[YOUR GOAL] Return every entry exactly.
··· EXTRACTED ENTRIES
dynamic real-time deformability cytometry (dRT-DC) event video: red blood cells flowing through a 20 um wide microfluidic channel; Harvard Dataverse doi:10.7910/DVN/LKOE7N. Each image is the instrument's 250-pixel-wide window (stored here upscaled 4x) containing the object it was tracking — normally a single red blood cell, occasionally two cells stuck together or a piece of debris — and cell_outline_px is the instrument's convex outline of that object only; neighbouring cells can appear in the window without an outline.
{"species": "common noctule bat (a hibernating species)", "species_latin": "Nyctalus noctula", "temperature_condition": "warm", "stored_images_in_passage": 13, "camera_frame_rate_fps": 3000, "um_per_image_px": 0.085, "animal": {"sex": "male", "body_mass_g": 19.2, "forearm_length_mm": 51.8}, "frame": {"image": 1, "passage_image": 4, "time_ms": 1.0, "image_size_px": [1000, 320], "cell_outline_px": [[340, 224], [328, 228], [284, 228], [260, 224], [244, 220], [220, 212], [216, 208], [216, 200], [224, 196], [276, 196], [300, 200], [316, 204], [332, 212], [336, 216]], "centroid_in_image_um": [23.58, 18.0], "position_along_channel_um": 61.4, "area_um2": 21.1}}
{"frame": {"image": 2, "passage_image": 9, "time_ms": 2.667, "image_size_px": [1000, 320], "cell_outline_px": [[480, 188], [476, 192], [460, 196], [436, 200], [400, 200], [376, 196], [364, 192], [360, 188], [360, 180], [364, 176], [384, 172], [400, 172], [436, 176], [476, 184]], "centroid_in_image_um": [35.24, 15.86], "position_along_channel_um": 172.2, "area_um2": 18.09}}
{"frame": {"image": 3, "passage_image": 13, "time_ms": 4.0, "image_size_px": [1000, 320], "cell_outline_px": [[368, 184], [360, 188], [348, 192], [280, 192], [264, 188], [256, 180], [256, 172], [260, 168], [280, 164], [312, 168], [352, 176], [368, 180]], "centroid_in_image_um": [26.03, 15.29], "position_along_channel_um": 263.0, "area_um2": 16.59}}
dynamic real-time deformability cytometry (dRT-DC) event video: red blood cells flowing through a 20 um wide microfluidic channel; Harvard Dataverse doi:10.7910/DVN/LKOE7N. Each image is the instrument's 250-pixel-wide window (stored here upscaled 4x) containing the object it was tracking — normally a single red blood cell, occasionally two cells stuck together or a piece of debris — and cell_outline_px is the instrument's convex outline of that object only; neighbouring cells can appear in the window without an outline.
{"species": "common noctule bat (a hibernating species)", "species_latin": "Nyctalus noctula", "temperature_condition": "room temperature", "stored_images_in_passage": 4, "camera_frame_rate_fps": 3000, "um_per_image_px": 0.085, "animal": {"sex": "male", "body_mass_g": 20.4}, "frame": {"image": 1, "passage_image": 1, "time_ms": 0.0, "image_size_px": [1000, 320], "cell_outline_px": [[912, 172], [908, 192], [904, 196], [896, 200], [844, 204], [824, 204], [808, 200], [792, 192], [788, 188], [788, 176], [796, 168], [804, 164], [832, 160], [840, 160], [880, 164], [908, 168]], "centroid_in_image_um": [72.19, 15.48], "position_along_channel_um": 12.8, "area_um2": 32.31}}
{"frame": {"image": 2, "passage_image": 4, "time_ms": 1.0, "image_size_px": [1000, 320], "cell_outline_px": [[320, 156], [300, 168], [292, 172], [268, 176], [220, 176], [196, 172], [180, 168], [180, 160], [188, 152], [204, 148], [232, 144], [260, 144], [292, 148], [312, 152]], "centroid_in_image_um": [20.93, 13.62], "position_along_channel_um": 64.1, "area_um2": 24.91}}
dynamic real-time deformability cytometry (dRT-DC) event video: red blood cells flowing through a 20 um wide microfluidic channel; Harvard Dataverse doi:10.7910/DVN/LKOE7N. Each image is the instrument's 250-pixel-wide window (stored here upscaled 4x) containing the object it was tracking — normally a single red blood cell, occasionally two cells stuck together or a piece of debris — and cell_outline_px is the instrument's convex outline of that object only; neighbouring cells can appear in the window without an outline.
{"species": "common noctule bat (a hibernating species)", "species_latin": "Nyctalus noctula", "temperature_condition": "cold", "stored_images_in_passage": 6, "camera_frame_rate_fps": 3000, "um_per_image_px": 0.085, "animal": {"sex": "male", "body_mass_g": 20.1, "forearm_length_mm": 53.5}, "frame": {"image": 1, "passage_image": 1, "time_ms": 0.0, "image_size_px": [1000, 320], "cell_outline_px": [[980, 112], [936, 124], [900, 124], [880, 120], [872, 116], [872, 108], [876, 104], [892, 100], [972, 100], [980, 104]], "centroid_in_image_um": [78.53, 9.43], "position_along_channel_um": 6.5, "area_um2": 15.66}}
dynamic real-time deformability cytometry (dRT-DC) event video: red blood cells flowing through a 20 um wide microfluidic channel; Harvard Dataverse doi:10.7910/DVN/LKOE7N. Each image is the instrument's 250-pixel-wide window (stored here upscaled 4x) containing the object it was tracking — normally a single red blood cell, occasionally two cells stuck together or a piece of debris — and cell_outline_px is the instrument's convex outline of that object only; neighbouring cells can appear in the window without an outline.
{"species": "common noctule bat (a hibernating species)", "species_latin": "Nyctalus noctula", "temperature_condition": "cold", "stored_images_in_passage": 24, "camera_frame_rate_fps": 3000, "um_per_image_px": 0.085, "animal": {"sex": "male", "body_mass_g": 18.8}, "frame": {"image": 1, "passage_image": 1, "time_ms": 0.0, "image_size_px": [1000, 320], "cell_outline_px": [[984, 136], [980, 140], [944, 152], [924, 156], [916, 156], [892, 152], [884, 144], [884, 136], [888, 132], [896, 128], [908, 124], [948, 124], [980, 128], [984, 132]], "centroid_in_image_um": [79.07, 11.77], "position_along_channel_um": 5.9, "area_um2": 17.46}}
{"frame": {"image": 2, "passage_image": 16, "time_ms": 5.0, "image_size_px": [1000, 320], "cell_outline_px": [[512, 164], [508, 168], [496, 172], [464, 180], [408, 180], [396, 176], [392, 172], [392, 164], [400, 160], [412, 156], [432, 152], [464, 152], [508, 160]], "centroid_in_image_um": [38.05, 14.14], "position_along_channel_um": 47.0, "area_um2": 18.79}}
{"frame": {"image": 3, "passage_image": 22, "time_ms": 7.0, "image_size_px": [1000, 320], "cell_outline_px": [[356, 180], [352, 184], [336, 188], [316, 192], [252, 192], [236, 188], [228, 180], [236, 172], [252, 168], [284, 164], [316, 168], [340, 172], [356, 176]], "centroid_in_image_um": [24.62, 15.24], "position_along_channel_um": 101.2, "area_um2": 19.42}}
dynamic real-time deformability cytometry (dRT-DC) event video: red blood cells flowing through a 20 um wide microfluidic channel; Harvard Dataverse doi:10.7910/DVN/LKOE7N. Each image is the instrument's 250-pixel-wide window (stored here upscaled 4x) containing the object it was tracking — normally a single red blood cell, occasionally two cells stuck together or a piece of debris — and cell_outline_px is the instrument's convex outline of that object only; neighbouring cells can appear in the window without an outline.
······
[THE OUTPUT]
dynamic real-time deformability cytometry (dRT-DC) event video: red blood cells flowing through a 20 um wide microfluidic channel; Harvard Dataverse doi:10.7910/DVN/LKOE7N. Each image is the instrument's 250-pixel-wide window (stored here upscaled 4x) containing the object it was tracking — normally a single red blood cell, occasionally two cells stuck together or a piece of debris — and cell_outline_px is the instrument's convex outline of that object only; neighbouring cells can appear in the window without an outline.
{"species": "common noctule bat (a hibernating species)", "species_latin": "Nyctalus noctula", "temperature_condition": "warm", "stored_images_in_passage": 13, "camera_frame_rate_fps": 3000, "um_per_image_px": 0.085, "animal": {"sex": "male", "body_mass_g": 19.2, "forearm_length_mm": 51.8}, "frame": {"image": 1, "passage_image": 4, "time_ms": 1.0, "image_size_px": [1000, 320], "cell_outline_px": [[340, 224], [328, 228], [284, 228], [260, 224], [244, 220], [220, 212], [216, 208], [216, 200], [224, 196], [276, 196], [300, 200], [316, 204], [332, 212], [336, 216]], "centroid_in_image_um": [23.58, 18.0], "position_along_channel_um": 61.4, "area_um2": 21.1}}
{"frame": {"image": 2, "passage_image": 9, "time_ms": 2.667, "image_size_px": [1000, 320], "cell_outline_px": [[480, 188], [476, 192], [460, 196], [436, 200], [400, 200], [376, 196], [364, 192], [360, 188], [360, 180], [364, 176], [384, 172], [400, 172], [436, 176], [476, 184]], "centroid_in_image_um": [35.24, 15.86], "position_along_channel_um": 172.2, "area_um2": 18.09}}
{"frame": {"image": 3, "passage_image": 13, "time_ms": 4.0, "image_size_px": [1000, 320], "cell_outline_px": [[368, 184], [360, 188], [348, 192], [280, 192], [264, 188], [256, 180], [256, 172], [260, 168], [280, 164], [312, 168], [352, 176], [368, 180]], "centroid_in_image_um": [26.03, 15.29], "position_along_channel_um": 263.0, "area_um2": 16.59}}
dynamic real-time deformability cytometry (dRT-DC) event video: red blood cells flowing through a 20 um wide microfluidic channel; Harvard Dataverse doi:10.7910/DVN/LKOE7N. Each image is the instrument's 250-pixel-wide window (stored here upscaled 4x) containing the object it was tracking — normally a single red blood cell, occasionally two cells stuck together or a piece of debris — and cell_outline_px is the instrument's convex outline of that object only; neighbouring cells can appear in the window without an outline.
{"species": "common noctule bat (a hibernating species)", "species_latin": "Nyctalus noctula", "temperature_condition": "room temperature", "stored_images_in_passage": 4, "camera_frame_rate_fps": 3000, "um_per_image_px": 0.085, "animal": {"sex": "male", "body_mass_g": 20.4}, "frame": {"image": 1, "passage_image": 1, "time_ms": 0.0, "image_size_px": [1000, 320], "cell_outline_px": [[912, 172], [908, 192], [904, 196], [896, 200], [844, 204], [824, 204], [808, 200], [792, 192], [788, 188], [788, 176], [796, 168], [804, 164], [832, 160], [840, 160], [880, 164], [908, 168]], "centroid_in_image_um": [72.19, 15.48], "position_along_channel_um": 12.8, "area_um2": 32.31}}
{"frame": {"image": 2, "passage_image": 4, "time_ms": 1.0, "image_size_px": [1000, 320], "cell_outline_px": [[320, 156], [300, 168], [292, 172], [268, 176], [220, 176], [196, 172], [180, 168], [180, 160], [188, 152], [204, 148], [232, 144], [260, 144], [292, 148], [312, 152]], "centroid_in_image_um": [20.93, 13.62], "position_along_channel_um": 64.1, "area_um2": 24.91}}
dynamic real-time deformability cytometry (dRT-DC) event video: red blood cells flowing through a 20 um wide microfluidic channel; Harvard Dataverse doi:10.7910/DVN/LKOE7N. Each image is the instrument's 250-pixel-wide window (stored here upscaled 4x) containing the object it was tracking — normally a single red blood cell, occasionally two cells stuck together or a piece of debris — and cell_outline_px is the instrument's convex outline of that object only; neighbouring cells can appear in the window without an outline.
{"species": "common noctule bat (a hibernating species)", "species_latin": "Nyctalus noctula", "temperature_condition": "cold", "stored_images_in_passage": 6, "camera_frame_rate_fps": 3000, "um_per_image_px": 0.085, "animal": {"sex": "male", "body_mass_g": 20.1, "forearm_length_mm": 53.5}, "frame": {"image": 1, "passage_image": 1, "time_ms": 0.0, "image_size_px": [1000, 320], "cell_outline_px": [[980, 112], [936, 124], [900, 124], [880, 120], [872, 116], [872, 108], [876, 104], [892, 100], [972, 100], [980, 104]], "centroid_in_image_um": [78.53, 9.43], "position_along_channel_um": 6.5, "area_um2": 15.66}}
dynamic real-time deformability cytometry (dRT-DC) event video: red blood cells flowing through a 20 um wide microfluidic channel; Harvard Dataverse doi:10.7910/DVN/LKOE7N. Each image is the instrument's 250-pixel-wide window (stored here upscaled 4x) containing the object it was tracking — normally a single red blood cell, occasionally two cells stuck together or a piece of debris — and cell_outline_px is the instrument's convex outline of that object only; neighbouring cells can appear in the window without an outline.
{"species": "common noctule bat (a hibernating species)", "species_latin": "Nyctalus noctula", "temperature_condition": "cold", "stored_images_in_passage": 24, "camera_frame_rate_fps": 3000, "um_per_image_px": 0.085, "animal": {"sex": "male", "body_mass_g": 18.8}, "frame": {"image": 1, "passage_image": 1, "time_ms": 0.0, "image_size_px": [1000, 320], "cell_outline_px": [[984, 136], [980, 140], [944, 152], [924, 156], [916, 156], [892, 152], [884, 144], [884, 136], [888, 132], [896, 128], [908, 124], [948, 124], [980, 128], [984, 132]], "centroid_in_image_um": [79.07, 11.77], "position_along_channel_um": 5.9, "area_um2": 17.46}}
{"frame": {"image": 2, "passage_image": 16, "time_ms": 5.0, "image_size_px": [1000, 320], "cell_outline_px": [[512, 164], [508, 168], [496, 172], [464, 180], [408, 180], [396, 176], [392, 172], [392, 164], [400, 160], [412, 156], [432, 152], [464, 152], [508, 160]], "centroid_in_image_um": [38.05, 14.14], "position_along_channel_um": 47.0, "area_um2": 18.79}}
{"frame": {"image": 3, "passage_image": 22, "time_ms": 7.0, "image_size_px": [1000, 320], "cell_outline_px": [[356, 180], [352, 184], [336, 188], [316, 192], [252, 192], [236, 188], [228, 180], [236, 172], [252, 168], [284, 164], [316, 168], [340, 172], [356, 176]], "centroid_in_image_um": [24.62, 15.24], "position_along_channel_um": 101.2, "area_um2": 19.42}}
dynamic real-time deformability cytometry (dRT-DC) event video: red blood cells flowing through a 20 um wide microfluidic channel; Harvard Dataverse doi:10.7910/DVN/LKOE7N. Each image is the instrument's 250-pixel-wide window (stored here upscaled 4x) containing the object it was tracking — normally a single red blood cell, occasionally two cells stuck together or a piece of debris — and cell_outline_px is the instrument's convex outline of that object only; neighbouring cells can appear in the window without an outline.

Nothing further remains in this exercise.